SPORTS
 
May 22, 2008
Disabled all through
Talkin’ sports
Robert Madoi
 

The tale of Oscar Pistorius - South Africa's double amputee athletics star - seems like one culled out of those numerous fairytale books.

A beater in the Paralympics fold, Pistorius (21) decided to raft on uncharted waters when his interest to engage a battle pitting the able-bodied against the disabled peaked this year.

The Paralympian's hopes of participating in this year's Olympics against able-bodied athletes seemed to have been thwarted when world athletics governing body wrongly opined that his prosthetic limbs gave him an "unfair advantage."

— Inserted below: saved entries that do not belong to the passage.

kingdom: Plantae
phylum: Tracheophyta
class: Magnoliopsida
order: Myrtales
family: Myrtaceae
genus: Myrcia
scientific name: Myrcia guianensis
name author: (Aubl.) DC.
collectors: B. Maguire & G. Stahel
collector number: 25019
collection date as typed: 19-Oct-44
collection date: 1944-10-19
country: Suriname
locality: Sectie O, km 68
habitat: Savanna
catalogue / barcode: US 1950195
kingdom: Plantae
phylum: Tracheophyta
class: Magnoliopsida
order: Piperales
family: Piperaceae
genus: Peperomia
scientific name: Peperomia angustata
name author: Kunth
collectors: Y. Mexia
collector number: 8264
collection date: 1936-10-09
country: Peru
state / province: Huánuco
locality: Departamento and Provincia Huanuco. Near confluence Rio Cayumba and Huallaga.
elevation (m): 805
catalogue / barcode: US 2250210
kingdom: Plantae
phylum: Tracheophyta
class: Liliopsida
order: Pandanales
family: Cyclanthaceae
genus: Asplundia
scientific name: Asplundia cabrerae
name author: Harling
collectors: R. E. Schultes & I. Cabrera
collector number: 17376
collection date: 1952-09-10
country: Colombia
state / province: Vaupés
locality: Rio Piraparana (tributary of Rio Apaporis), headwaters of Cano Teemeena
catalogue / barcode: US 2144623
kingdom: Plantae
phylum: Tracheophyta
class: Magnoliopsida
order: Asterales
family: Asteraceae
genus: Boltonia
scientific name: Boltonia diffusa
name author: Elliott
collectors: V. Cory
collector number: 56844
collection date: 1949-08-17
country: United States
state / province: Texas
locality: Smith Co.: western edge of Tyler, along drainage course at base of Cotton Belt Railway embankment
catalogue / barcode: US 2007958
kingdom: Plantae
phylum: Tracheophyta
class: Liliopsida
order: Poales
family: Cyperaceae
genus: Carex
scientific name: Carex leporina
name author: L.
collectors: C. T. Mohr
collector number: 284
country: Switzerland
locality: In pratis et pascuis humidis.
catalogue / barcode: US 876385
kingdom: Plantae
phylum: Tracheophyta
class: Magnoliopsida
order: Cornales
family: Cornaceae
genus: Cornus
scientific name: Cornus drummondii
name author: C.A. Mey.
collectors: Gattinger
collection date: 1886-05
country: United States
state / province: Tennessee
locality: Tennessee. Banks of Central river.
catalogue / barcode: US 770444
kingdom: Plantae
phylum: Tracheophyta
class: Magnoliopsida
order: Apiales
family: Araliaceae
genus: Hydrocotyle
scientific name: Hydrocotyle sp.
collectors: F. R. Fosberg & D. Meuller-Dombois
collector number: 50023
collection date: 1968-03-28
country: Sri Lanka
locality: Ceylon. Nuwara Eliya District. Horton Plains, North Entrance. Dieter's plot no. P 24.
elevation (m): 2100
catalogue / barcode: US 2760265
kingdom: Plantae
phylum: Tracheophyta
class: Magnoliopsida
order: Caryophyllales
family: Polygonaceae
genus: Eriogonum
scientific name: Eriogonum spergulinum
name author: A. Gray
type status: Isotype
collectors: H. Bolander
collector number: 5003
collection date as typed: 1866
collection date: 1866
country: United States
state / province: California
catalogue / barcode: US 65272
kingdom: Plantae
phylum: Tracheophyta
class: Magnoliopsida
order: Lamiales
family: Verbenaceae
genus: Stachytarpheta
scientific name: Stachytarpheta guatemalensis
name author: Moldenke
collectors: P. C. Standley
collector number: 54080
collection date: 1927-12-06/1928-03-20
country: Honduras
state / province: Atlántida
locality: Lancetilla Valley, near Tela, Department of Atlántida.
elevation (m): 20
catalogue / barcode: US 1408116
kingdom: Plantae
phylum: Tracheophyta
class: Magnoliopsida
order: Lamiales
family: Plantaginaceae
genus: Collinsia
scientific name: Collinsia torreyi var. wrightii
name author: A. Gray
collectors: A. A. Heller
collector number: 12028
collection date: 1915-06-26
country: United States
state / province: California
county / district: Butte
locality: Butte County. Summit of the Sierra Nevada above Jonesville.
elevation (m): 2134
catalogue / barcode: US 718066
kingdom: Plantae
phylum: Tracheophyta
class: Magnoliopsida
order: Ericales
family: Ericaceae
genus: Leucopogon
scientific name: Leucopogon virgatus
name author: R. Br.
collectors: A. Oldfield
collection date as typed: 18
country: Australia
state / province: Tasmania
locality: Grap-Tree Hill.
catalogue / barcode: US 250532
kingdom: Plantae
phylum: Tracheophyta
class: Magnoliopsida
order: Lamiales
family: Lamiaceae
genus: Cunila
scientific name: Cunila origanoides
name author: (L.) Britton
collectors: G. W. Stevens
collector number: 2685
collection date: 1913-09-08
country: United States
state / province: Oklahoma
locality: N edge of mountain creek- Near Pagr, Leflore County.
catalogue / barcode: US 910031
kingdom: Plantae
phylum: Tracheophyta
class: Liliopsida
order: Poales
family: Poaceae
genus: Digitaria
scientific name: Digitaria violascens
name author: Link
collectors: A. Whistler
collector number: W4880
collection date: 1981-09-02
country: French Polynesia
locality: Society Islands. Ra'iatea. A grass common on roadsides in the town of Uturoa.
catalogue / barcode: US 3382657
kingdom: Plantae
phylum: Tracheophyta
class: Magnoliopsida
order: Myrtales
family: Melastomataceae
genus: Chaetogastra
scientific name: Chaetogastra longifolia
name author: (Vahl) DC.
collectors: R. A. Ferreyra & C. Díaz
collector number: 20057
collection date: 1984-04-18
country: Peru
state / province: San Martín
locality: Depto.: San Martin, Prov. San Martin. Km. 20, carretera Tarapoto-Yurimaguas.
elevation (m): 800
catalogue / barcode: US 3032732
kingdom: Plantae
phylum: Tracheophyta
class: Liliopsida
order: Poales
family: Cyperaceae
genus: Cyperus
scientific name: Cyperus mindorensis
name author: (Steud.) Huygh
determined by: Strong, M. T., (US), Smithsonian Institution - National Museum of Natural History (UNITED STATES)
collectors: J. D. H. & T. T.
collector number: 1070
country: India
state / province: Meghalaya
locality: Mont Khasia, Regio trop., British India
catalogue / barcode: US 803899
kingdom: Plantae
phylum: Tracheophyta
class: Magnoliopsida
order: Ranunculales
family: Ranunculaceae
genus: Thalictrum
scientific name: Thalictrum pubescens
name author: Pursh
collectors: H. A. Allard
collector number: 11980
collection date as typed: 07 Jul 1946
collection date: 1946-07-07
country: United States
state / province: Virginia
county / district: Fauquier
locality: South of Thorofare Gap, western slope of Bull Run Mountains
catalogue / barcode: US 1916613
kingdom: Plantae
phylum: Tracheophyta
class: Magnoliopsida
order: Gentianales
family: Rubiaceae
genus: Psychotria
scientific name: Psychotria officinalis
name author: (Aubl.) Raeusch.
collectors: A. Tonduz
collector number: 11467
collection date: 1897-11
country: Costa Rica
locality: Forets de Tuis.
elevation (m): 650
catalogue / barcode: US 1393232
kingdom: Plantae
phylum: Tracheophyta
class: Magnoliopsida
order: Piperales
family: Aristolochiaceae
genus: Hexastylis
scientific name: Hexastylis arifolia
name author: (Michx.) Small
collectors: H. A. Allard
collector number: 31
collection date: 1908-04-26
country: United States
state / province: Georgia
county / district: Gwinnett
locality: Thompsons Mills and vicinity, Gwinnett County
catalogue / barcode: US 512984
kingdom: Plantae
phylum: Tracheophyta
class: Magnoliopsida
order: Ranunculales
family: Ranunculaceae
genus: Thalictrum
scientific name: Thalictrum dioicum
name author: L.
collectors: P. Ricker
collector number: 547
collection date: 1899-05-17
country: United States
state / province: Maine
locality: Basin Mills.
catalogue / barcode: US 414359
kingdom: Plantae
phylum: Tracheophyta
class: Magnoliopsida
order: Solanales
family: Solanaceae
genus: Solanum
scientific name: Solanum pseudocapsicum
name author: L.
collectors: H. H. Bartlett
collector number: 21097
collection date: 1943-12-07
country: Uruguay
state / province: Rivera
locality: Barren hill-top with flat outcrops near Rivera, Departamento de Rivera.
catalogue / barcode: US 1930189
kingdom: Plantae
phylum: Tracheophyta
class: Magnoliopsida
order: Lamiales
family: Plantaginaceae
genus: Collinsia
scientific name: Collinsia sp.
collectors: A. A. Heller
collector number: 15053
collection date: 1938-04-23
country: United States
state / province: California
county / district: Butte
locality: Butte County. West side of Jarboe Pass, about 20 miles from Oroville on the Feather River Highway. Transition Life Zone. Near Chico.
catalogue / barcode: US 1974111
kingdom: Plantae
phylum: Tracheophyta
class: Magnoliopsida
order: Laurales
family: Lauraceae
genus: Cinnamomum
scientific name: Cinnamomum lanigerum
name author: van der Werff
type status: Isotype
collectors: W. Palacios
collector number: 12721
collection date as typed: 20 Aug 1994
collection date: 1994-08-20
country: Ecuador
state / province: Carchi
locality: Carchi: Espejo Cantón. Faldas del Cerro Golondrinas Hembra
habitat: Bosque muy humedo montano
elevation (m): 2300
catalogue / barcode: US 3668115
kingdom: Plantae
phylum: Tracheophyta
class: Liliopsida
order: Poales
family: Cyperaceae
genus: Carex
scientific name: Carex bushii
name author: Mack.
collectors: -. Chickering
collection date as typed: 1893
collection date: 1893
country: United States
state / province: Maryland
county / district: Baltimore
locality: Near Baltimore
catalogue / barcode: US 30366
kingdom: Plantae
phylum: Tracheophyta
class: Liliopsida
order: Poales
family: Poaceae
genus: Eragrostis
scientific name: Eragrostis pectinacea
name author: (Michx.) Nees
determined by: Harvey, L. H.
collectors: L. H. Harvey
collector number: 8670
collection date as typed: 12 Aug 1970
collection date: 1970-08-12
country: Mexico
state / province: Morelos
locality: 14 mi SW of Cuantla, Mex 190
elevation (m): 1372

Pistorius, though, managed to overturn that proclamation when he won an appeal at the Court of Arbitration for Sport last week. The 21-year-old now has an Olympics lifeline. He needs to better his 400m's personal best time of 46.46 seconds by a little over a second or so to compete at the big time.

If he fails to achieve that lofty target, Pistorius will still be a hero to many - including yours truly who despite being able-bodied cannot, by any stretch of imagination, do 400m in 46.46.

Small wonder Pistorius's disability-defying feats won him a deserved berth on TIME Magazine's esteemed list of 2008's most influential personalities. Erik Weihenmayer - the first blind man to reach Mount Everest’s summit - hit the bull's eye when he penned a piece for TIME on Pistorius with a lavish hand. The South African youngster has showed that (cliché it may be) disability doesn't translate into inability.

Disability in the world of sport doesn't necessarily connote ‘not being able-bodied.’ The Ugandas of this world are pretty much disabled footballing sides when juxtaposed with the game's able-bodied elder statesmen like Brazil.
So, maybe watching Pistorius take on Jeremy Wariner will inject a dose of belief in their debilitating systems. But then again, with the Hungarian-German Csaba Laszlo at the helm, that may well be a gigantic wish.

He may be a 'disabled' tactician who has donned the predictable 4-4-2 straitjacket. And yes, he may - as he insists - have a bunch of 'disabled' local-based players, but the nadir the 44-year-old reached last Saturday was unprecedented.

The national football team - The Cranes - has infamously never overturned a result after losing in the first leg. Last weekend, they never threatened throwing that abject record in the wastebasket - not even after striker Geoffrey Serunkuma scrambled a goal home early on (his 14th in national colours).

One look at The Cranes' bench sent shivers down everyone's spine. Uganda was 2-0 down from the first leg, but Csaba still contrived to name - bar Robert Ssentongo - a defensive bench. It was Csaba at his best - removing the prosthetic limbs from a disabled Cranes outfit.

Looks like a leopard will never lose its spots after all. So much for Pistorius's bout of inspiration!